No transsexuals or conservatives allowed!

First, let me tell you a story. It happened in İzmir a few weeks ago. A few lawyers, including a friend of mine, went to a pub just to have a friendly chat. Among them was a transsexual person, who was actually a client of one of those lawyers. However, as soon as they sat down to ask for drinks, a waiter approached them and asked them to send away this transsexual person. Seeing surprised faces, he explained the reason: “Transsexuals and woman with headscarves are not allowed in this pub!” My friends, of course, felt deeply insulted and left the pub altogether.

This pub is not an ordinary one. It is one of the well-known meeting points in İzmir. Artists, intellectuals and the elites of the city often meet there. I was one of its regular visitors while I was living in İzmir. Its decoration and ambience are eloquent, and the music is marvelous. In short, it is a quite “modern” pub that represents the “modernity” of the city. This modernity, however, equally excludes transsexuals and conservative Muslim women who wear a veil.

A hub of nationalism

İzmir is the laboratory to understand and analyze this self-styled Turkish “modernity.” Its adherents are homophobic, xenophobic, Islamaphobic, non-Muslimophobic, EU-phobic and Kurdophobic.

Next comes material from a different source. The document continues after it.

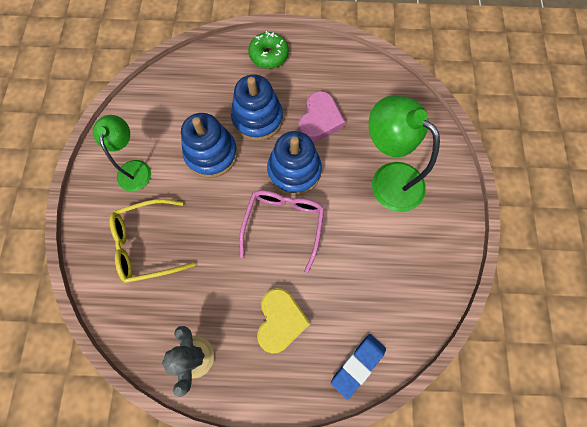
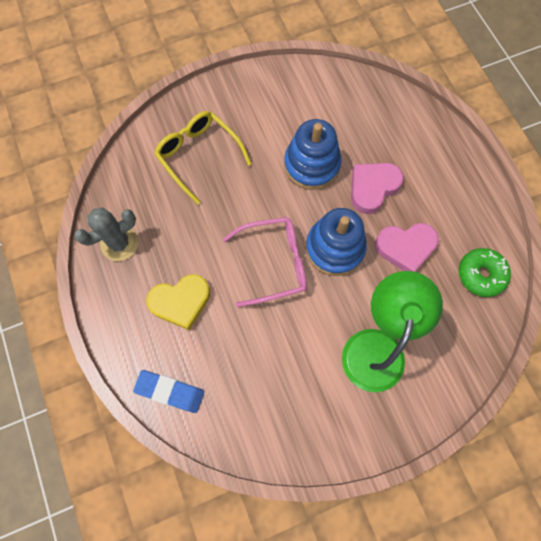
camera: 65 degrees right, 0 degrees up
green lamp [93,115,151,191] -> none
blue stacking toy [231,75,283,141] -> pink heart [351,163,404,214]
green donut [248,31,289,69] -> green donut moved to [459,248,511,297]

They are zealously nationalist, and believe that the whole world is conspiring against them.

You have to get beyond the looks to discover the fascist within these liberal-looking people. Life-wise, they are indeed liberal: You can see that the boyfriend of the daughter comes to the house to hang out with the girl, and the father is sympathetic to this flirtatious situation. His wife wears a super mini-skirt, and he is quite fine with that. He drinks his gin or rakı on the balcony with great pleasure. Everything looks easygoing, until you speak on some serious matters. Just ask about the Kurds and you can hear this “modern man” saying, “We need a final confrontation with the Kurds, enough is enough; we should make clear who is the owner of this country.” Basically, he offers genocide. (Well, genocide is a very modern phenomenon, is it not?) The same man is ultra secular, but also the strongest enemy of non-Muslims. Surprising?

It was no accident that the marginal Young Party (GP) of Turkey, which is the equivalent of Jörg Haider’s neo-Nazi-ish “Freedom Party” in Austria, got the biggest support in İzmir. Neither was it a coincidence that the racist Budun Association was established in İzmir. (“Budun” means “people,” or “volk,” in ancient Turkish.) A leaflet distributed by this organization says the following:

“Dear Turkish woman and man! Make another child for the sake of Turkishness. Because you are being marginalized. Instead of you, betrayers, pickpockets and drug dealers are reproducing. We are the Turkish Socialist Budun People who can give their deserved answer to the Kurdish and Gypsy gangs and bigots.”

I am not saying all people in İzmir are racists. I am from İzmir, too. All I am saying is that this city provides a case study for Turkey’s “secular,” “modern,” but fiercely anti-democratic, mindset.

A dark past

This peculiarity makes it extremely difficult for outsiders to understand Turkey. Modernity, to most Westerners, equals democratic values. However, in Turkey, things are different. Our modern elites have no tolerance towards differences. As my friend Mustafa Akyol, who writes columns in another paper, once stated, our modern elites prefer a softer version of the apartheid regime by which they have superiority over the rest of the society.

So, how has this mindset has been construed? I cannot explain this complex phenomenon in one article. But let me give you a clue.

Let’s go back to İzmir again. This city once had the largest non-Muslim population in Turkey. Greeks, Jews and Armenians were more populous than Turks. Today, however, you can not find any of these non-Turkish groups. They have all vanished. And guess what happened to their properties…

This may explain why modern Turkish people do not like non-Muslims. Because the latter represent a past that modern Turks do not want to face. They have adopted the lifestyles of these non-Muslims to a great extent, but they do not want to see them around.

But why they do not like Muslims either, then? Maybe Muslims remind them that they are not authentic. They remind them where they are coming from. The roots that they have denied… Theirs is a very difficult identity crisis to deal with.

Modern and militarist

In short, the past explains the present. This country was once a multi-ethnic, multi-religious, heterogeneous empire. We created a republic out of this empire, which denied all differences and aimed to create a homogenous society. This republic created the so-called “modern citizen,” who is extremely intolerant towards differences.

That modern Turk is today sympathetic to the Ergenekon gang, is in favor of military guardianship and does not believe in democracy at all. He is equally allergic to women in headscarves and to non-Muslims.

If you have this background in mind, you can easily understand the mindset of Ferhan Şensoy, the famous Turkish actor, who recently made a call for military intervention during his performance in a theater. “If you will do a military intervention, do it now,” he said. According to him, it is high time for a military intervention in Turkey, which is going away from “modern values.” İzmirians would only be wise to declare him an honorary freeman!